Wednesday, August 31, 2016 9:43pm / FBNQuest Research
The FGN’s fiscal outturn for Q2 2016 does not make for pleasant reading. We stress that the data are provisional and are liable to extensive revision in the CBN’s next quarterly economic review.
That said, the reported deficit of N1.09trn is the highest in at least ten years while the FGN’s total expenditure surged by 44% from Q1 to N1.77trn. Retained revenue for the quarter of N678bn represented a 34% q/q improvement yet it is hard to avoid the conclusion that the heady targets for the FGN in the 2016 budget will prove out of reach.
Debt service amounted to 27% of total spending in Q2. This burden was almost entirely due on the FGN’s domestic obligations, and explains the DMO’s determination to boost the external component in total federal debt.
The provisional data point to capital expenditure of N571bn in H1, compared with the full-year target of N1.60trn. We struggle to reconcile the figure with the statement of Udo Udoma, the federal budget and national planning minister, just last week that a total of N400bn had been released year-to-date for capital projects.

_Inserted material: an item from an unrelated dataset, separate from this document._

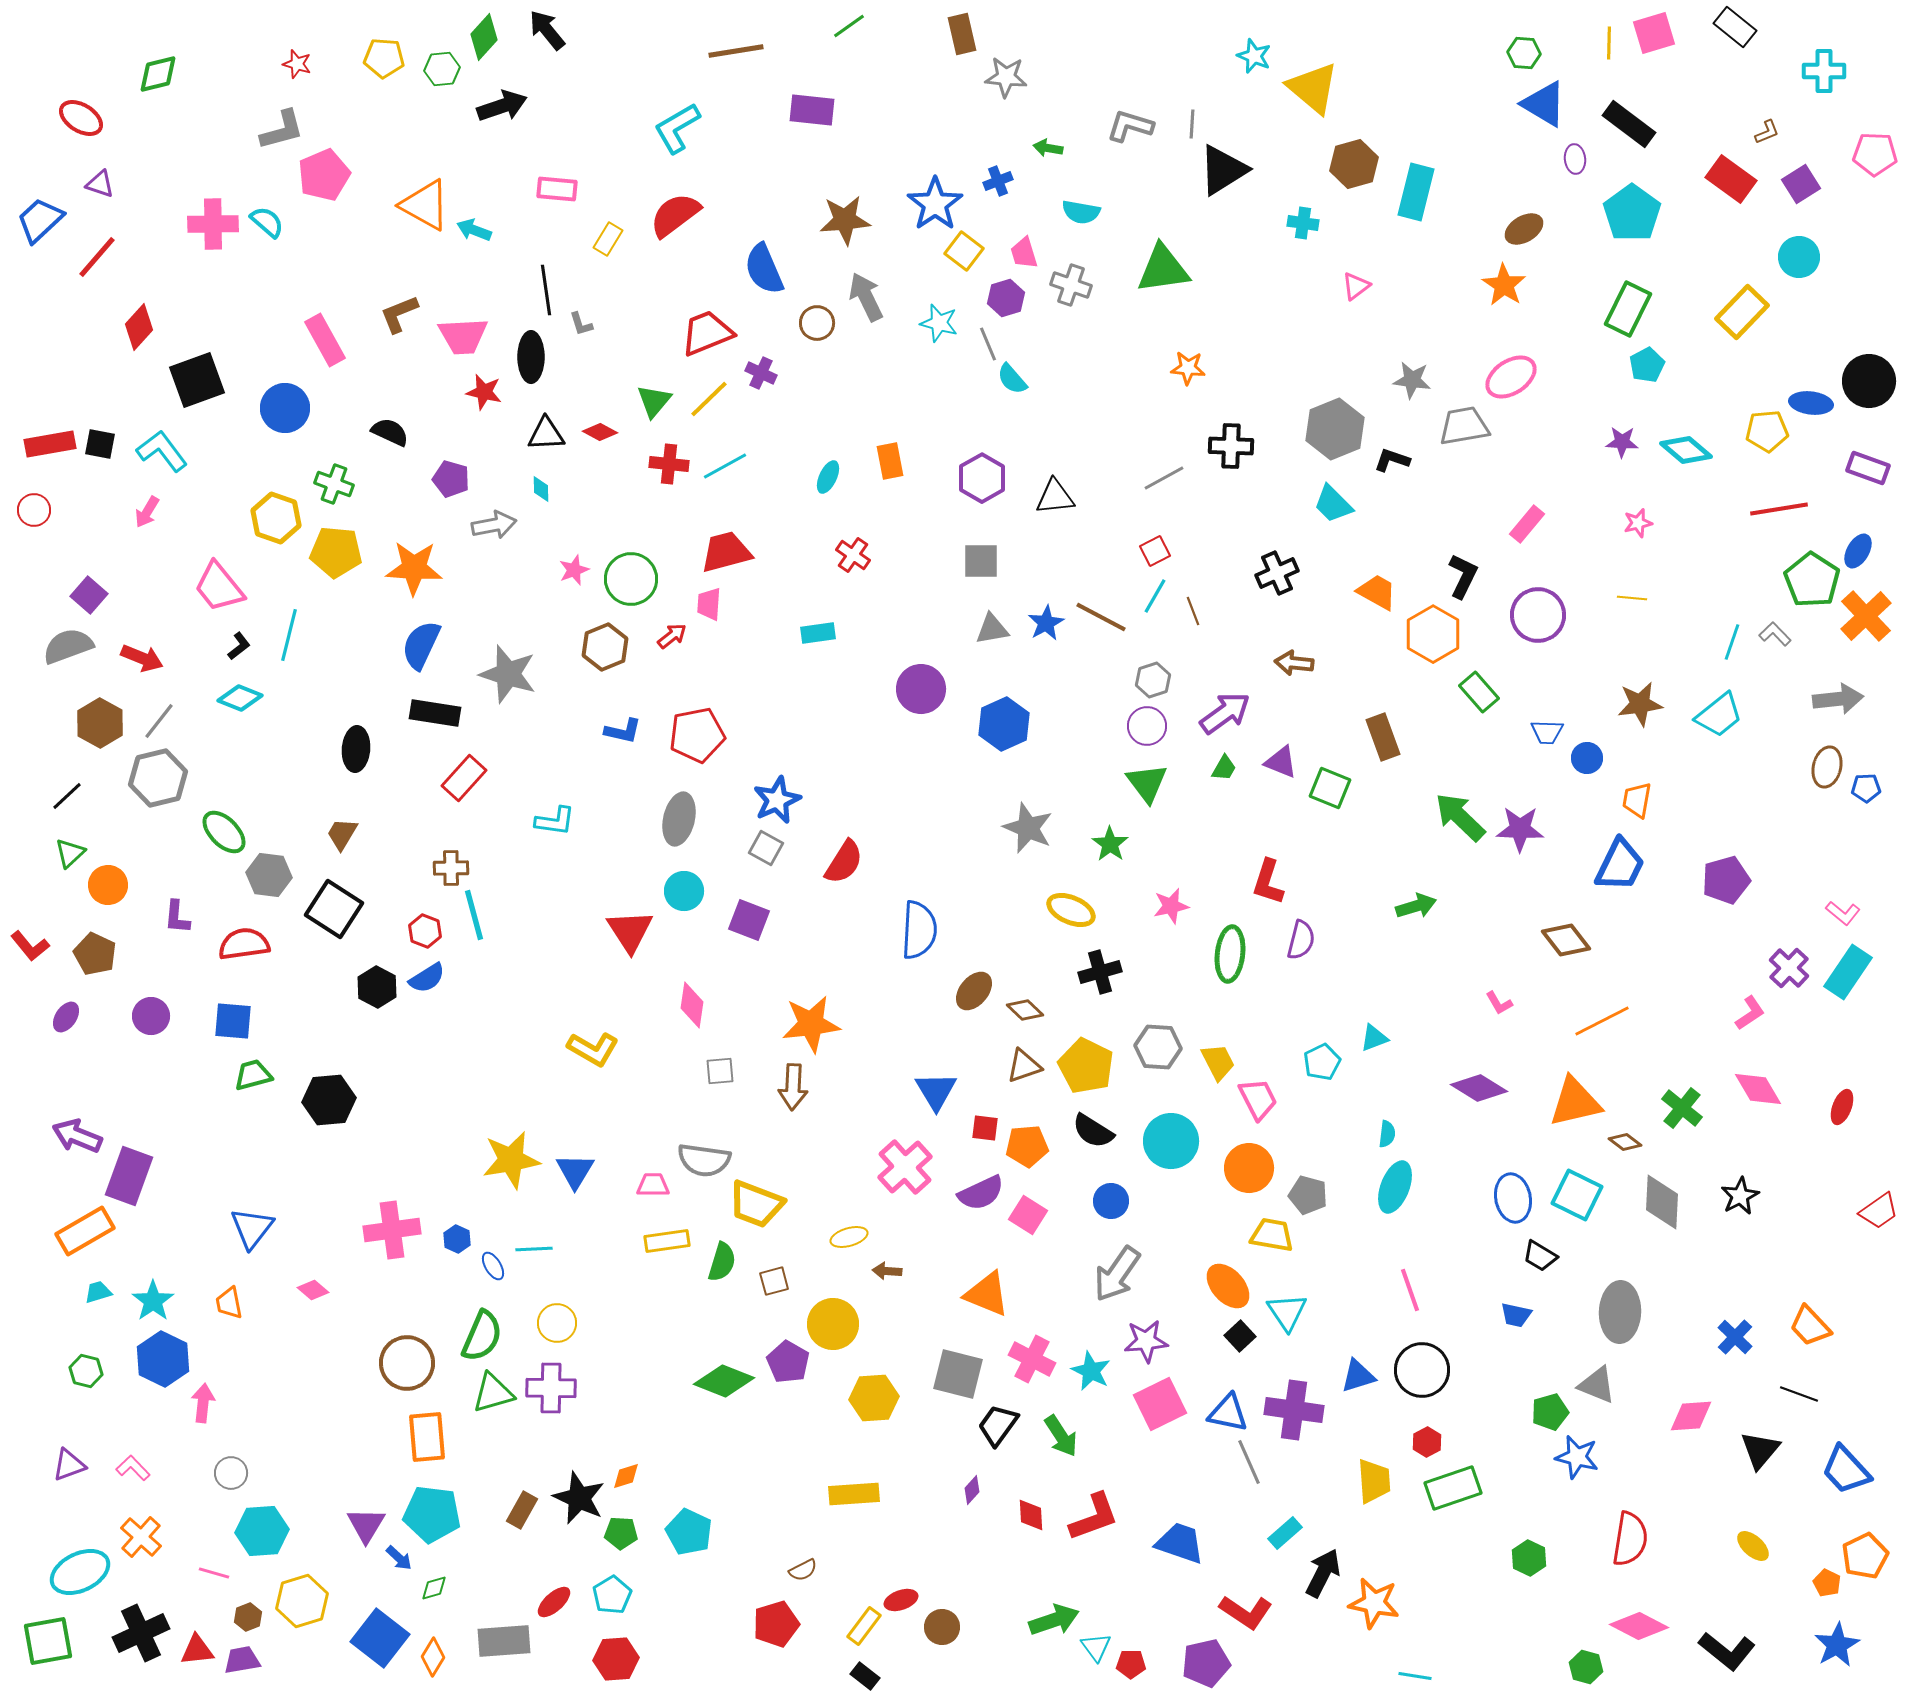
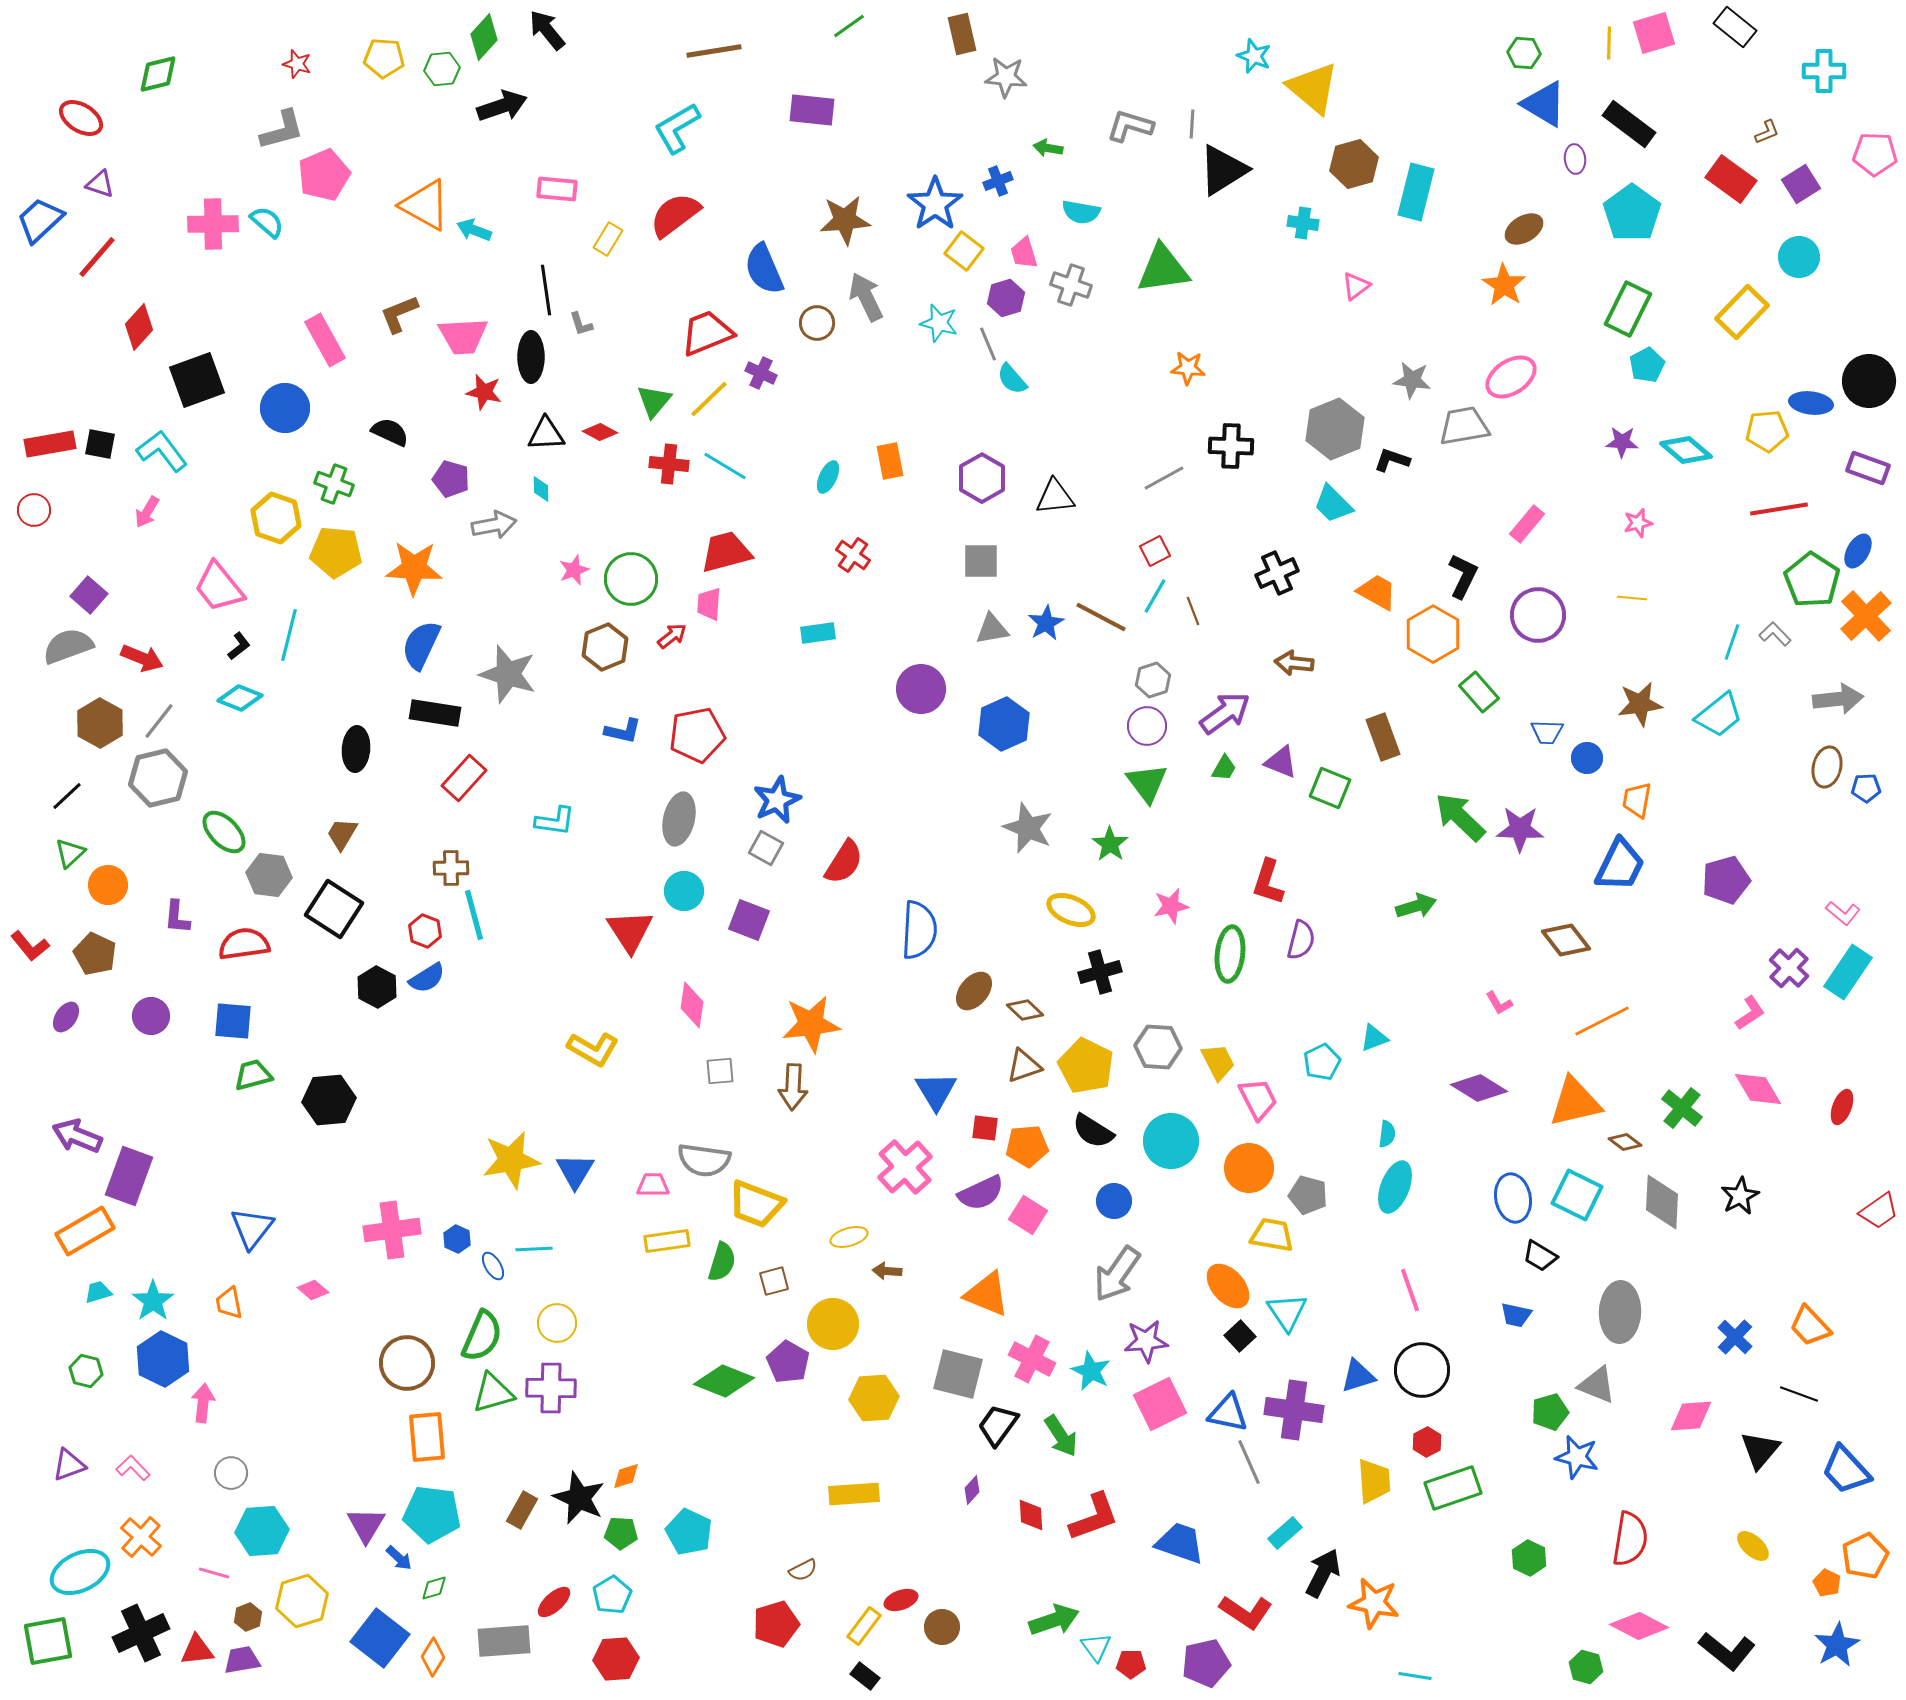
brown line at (736, 51): moved 22 px left
cyan line at (725, 466): rotated 60 degrees clockwise
blue circle at (1111, 1201): moved 3 px right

The data also indicate a deficit in H1 2016 of N1.82trn, which amounts to a substantial overshoot in the context of the full-year projection of N2.20trn.
The DMO has raised N760bn (gross) from auctions of FGN bonds in January to August exclusive of non-competitive bids. The FGN has not yet borrowed externally this year and may still secure some substantial recoveries. However, we should expect another challenging DMO issuance calendar for Q4.
While the Q2 numbers are subject to revision, the likelihood is that the FGN will have to scale back its capital spending target for the year substantially if its deficit is not to spiral out of control.